Jauja
Former students who are versed in the languages of critical theory and semiotics have a blinkered tendency to detect oppression and profundity everywhere. An abundance of “meaning” results in films like Lisandro Alonso’s Jauja being labelled as existential or harbouring a clandestine commentary on colonial guilt. Too often these conclusions are founded upon trivialities stretched to fit ideological obsessions. Incentives to complicity dress the emperor in conspiratorial tinfoil are strong. The status-seeking nature of finding gold in grot has become the zeitgeist’s group-think.
In Jauja, Alonso and his writer Fabian Casas start the film at a ragged outpost somewhere in South America. The audience is introduced to a Danish soldier (Viggo Mortensen), his daughter, and a band of Hispanic military men. Once his daughter elopes with a young soldier, the film’s narrative unravels. The audience is left to endure an uneventful bore of a film. It even discards its one potential curio: a confrontation with the mythically unhinged Zuluaga, a legendary soldier beating a path into the wilderness.
Jauja casts a weak shadow on the films it aspires to be. Alonso half-heartedly attempts to mimic Alejandro Jordorowsky’s surrealist Western humour, barely mustering a chuckle. Connoisseurs of anti-narrative naval gazing audaciously compare Alonso’s work to Andrei Tarkovsky. The Russian’s films might have been glacially paced and lightly sprinkled with dialogue, but their symbolism was pregnant with genuine meaning. To conflate lacklustre imitation with genuine artistry is a lazy error committed all too frequently.

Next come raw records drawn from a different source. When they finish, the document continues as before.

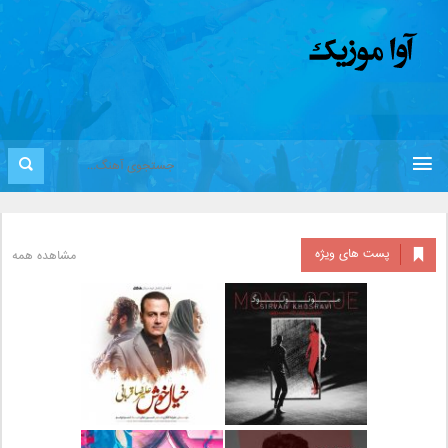
پست های ویژه
مشاهده همه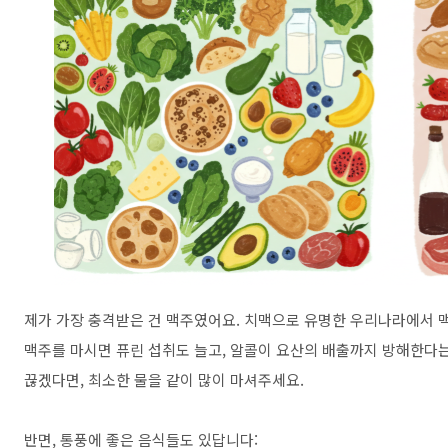
제가 가장 충격받은 건 맥주였어요. 치맥으로 유명한 우리나라에서 맥주
맥주를 마시면 퓨린 섭취도 늘고, 알콜이 요산의 배출까지 방해한다는
끊겠다면, 최소한 물을 같이 많이 마셔주세요.
반면, 통풍에 좋은 음식들도 있답니다:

Some of Juaja’s personable touches are interesting. The boxy aspect ratio of its round-edged screen, the rich hues of its primary colour filters, even its episodic nature, point to an appreciation for early film. However, static picturesque shots and minor references to a bygone era don’t make for a pneumatic watch. The pretense of existential levity is extremely grating. Ingmar Bergman’s films weren’t existentially weighty because of his visual flair and considered rhythm. Wild Strawberries and The Seventh Seal were packed with imagery and core themes relating to the burden of freedom and man’s relationship to finitude, all entirely missing here.
After 50 minutes or so, tedium sets in and the whole experience becomes torturous. It is a typical sleight of hand from the pseudo-intellectual to convince the public that something lies deeper here. Jauja is a truly alienating experience.
Mark Warburton
Jauja does not yet have UK release date.